= Information given =
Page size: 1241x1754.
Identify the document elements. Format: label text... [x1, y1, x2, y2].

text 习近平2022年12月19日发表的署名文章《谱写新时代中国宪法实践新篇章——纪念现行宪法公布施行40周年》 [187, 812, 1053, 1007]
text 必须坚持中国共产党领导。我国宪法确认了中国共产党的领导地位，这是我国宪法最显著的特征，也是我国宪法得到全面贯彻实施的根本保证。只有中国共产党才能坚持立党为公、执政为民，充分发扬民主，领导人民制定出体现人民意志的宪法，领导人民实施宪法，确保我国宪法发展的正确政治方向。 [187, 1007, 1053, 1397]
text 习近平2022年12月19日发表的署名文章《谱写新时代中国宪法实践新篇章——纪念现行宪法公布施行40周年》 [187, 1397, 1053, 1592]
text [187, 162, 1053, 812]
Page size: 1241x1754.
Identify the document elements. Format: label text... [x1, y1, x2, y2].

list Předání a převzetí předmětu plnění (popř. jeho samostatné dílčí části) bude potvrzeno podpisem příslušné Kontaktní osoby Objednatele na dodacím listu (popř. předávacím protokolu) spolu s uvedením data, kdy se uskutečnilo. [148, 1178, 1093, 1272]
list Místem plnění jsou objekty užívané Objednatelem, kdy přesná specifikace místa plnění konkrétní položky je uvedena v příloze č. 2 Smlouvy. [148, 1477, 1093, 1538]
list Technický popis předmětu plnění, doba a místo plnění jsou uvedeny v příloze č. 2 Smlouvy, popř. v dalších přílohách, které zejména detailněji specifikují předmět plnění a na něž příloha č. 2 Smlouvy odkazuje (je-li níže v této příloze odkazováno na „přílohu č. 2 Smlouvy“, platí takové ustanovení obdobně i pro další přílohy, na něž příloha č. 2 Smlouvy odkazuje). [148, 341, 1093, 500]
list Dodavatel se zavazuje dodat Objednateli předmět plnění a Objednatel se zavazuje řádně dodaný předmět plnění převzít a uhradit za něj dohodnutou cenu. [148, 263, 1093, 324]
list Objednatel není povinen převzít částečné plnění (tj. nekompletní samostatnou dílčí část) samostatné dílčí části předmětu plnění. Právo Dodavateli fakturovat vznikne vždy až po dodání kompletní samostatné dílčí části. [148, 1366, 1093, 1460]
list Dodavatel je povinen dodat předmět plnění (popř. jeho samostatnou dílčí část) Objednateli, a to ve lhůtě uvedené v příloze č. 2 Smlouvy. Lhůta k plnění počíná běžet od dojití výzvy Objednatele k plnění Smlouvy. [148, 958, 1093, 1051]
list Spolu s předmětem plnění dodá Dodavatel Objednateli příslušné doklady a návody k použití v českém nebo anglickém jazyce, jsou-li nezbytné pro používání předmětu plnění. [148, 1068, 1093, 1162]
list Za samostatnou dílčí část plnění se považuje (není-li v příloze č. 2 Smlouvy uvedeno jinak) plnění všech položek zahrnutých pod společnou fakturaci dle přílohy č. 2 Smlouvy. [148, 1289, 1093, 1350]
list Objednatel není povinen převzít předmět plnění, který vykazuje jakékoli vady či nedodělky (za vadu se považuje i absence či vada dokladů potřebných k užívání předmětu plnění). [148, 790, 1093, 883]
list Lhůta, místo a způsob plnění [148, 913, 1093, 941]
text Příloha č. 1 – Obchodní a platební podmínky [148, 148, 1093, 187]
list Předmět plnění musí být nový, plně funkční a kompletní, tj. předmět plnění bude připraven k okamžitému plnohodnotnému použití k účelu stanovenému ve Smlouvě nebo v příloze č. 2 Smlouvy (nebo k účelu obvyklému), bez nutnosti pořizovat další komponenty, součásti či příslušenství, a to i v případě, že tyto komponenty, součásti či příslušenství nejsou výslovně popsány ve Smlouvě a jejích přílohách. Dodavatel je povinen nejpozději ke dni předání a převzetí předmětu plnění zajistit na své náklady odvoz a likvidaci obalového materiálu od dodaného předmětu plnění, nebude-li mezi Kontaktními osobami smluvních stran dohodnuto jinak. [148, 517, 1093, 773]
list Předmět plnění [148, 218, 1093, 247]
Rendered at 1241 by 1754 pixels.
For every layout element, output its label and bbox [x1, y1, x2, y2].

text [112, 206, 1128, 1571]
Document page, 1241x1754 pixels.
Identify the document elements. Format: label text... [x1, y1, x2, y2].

= Your goal =
Output each line of the material exactly, keeping every word as it appears.

= Written reply =
Page size: 1241x1754.
Identify the document elements. Format: label text... [x1, y1, x2, y2].

text 习近平2022年12月19日发表的署名文章《谱写新时代中国宪法实践新篇章——纪念现行宪法公布施行40周年》 [187, 812, 1053, 1007]
text 必须坚持中国共产党领导。我国宪法确认了中国共产党的领导地位，这是我国宪法最显著的特征，也是我国宪法得到全面贯彻实施的根本保证。只有中国共产党才能坚持立党为公、执政为民，充分发扬民主，领导人民制定出体现人民意志的宪法，领导人民实施宪法，确保我国宪法发展的正确政治方向。 [187, 1007, 1053, 1397]
text 习近平2022年12月19日发表的署名文章《谱写新时代中国宪法实践新篇章——纪念现行宪法公布施行40周年》 [187, 1397, 1053, 1592]
text [187, 162, 1053, 812]
Page size: 1241x1754.
Identify the document elements. Format: label text... [x1, y1, x2, y2].

list Předání a převzetí předmětu plnění (popř. jeho samostatné dílčí části) bude potvrzeno podpisem příslušné Kontaktní osoby Objednatele na dodacím listu (popř. předávacím protokolu) spolu s uvedením data, kdy se uskutečnilo. [148, 1178, 1093, 1272]
list Místem plnění jsou objekty užívané Objednatelem, kdy přesná specifikace místa plnění konkrétní položky je uvedena v příloze č. 2 Smlouvy. [148, 1477, 1093, 1538]
list Technický popis předmětu plnění, doba a místo plnění jsou uvedeny v příloze č. 2 Smlouvy, popř. v dalších přílohách, které zejména detailněji specifikují předmět plnění a na něž příloha č. 2 Smlouvy odkazuje (je-li níže v této příloze odkazováno na „přílohu č. 2 Smlouvy“, platí takové ustanovení obdobně i pro další přílohy, na něž příloha č. 2 Smlouvy odkazuje). [148, 341, 1093, 500]
list Dodavatel se zavazuje dodat Objednateli předmět plnění a Objednatel se zavazuje řádně dodaný předmět plnění převzít a uhradit za něj dohodnutou cenu. [148, 263, 1093, 324]
list Objednatel není povinen převzít částečné plnění (tj. nekompletní samostatnou dílčí část) samostatné dílčí části předmětu plnění. Právo Dodavateli fakturovat vznikne vždy až po dodání kompletní samostatné dílčí části. [148, 1366, 1093, 1460]
list Dodavatel je povinen dodat předmět plnění (popř. jeho samostatnou dílčí část) Objednateli, a to ve lhůtě uvedené v příloze č. 2 Smlouvy. Lhůta k plnění počíná běžet od dojití výzvy Objednatele k plnění Smlouvy. [148, 958, 1093, 1051]
list Spolu s předmětem plnění dodá Dodavatel Objednateli příslušné doklady a návody k použití v českém nebo anglickém jazyce, jsou-li nezbytné pro používání předmětu plnění. [148, 1068, 1093, 1162]
list Za samostatnou dílčí část plnění se považuje (není-li v příloze č. 2 Smlouvy uvedeno jinak) plnění všech položek zahrnutých pod společnou fakturaci dle přílohy č. 2 Smlouvy. [148, 1289, 1093, 1350]
list Objednatel není povinen převzít předmět plnění, který vykazuje jakékoli vady či nedodělky (za vadu se považuje i absence či vada dokladů potřebných k užívání předmětu plnění). [148, 790, 1093, 883]
list Lhůta, místo a způsob plnění [148, 913, 1093, 941]
text Příloha č. 1 – Obchodní a platební podmínky [148, 148, 1093, 187]
list Předmět plnění musí být nový, plně funkční a kompletní, tj. předmět plnění bude připraven k okamžitému plnohodnotnému použití k účelu stanovenému ve Smlouvě nebo v příloze č. 2 Smlouvy (nebo k účelu obvyklému), bez nutnosti pořizovat další komponenty, součásti či příslušenství, a to i v případě, že tyto komponenty, součásti či příslušenství nejsou výslovně popsány ve Smlouvě a jejích přílohách. Dodavatel je povinen nejpozději ke dni předání a převzetí předmětu plnění zajistit na své náklady odvoz a likvidaci obalového materiálu od dodaného předmětu plnění, nebude-li mezi Kontaktními osobami smluvních stran dohodnuto jinak. [148, 517, 1093, 773]
list Předmět plnění [148, 218, 1093, 247]
Rendered at 1241 by 1754 pixels.
For every layout element, output its label and bbox [x1, y1, x2, y2].

text [112, 206, 1128, 1571]
Document page, 1241x1754 pixels.
Identify the document elements. Format: label text... [x1, y1, x2, y2].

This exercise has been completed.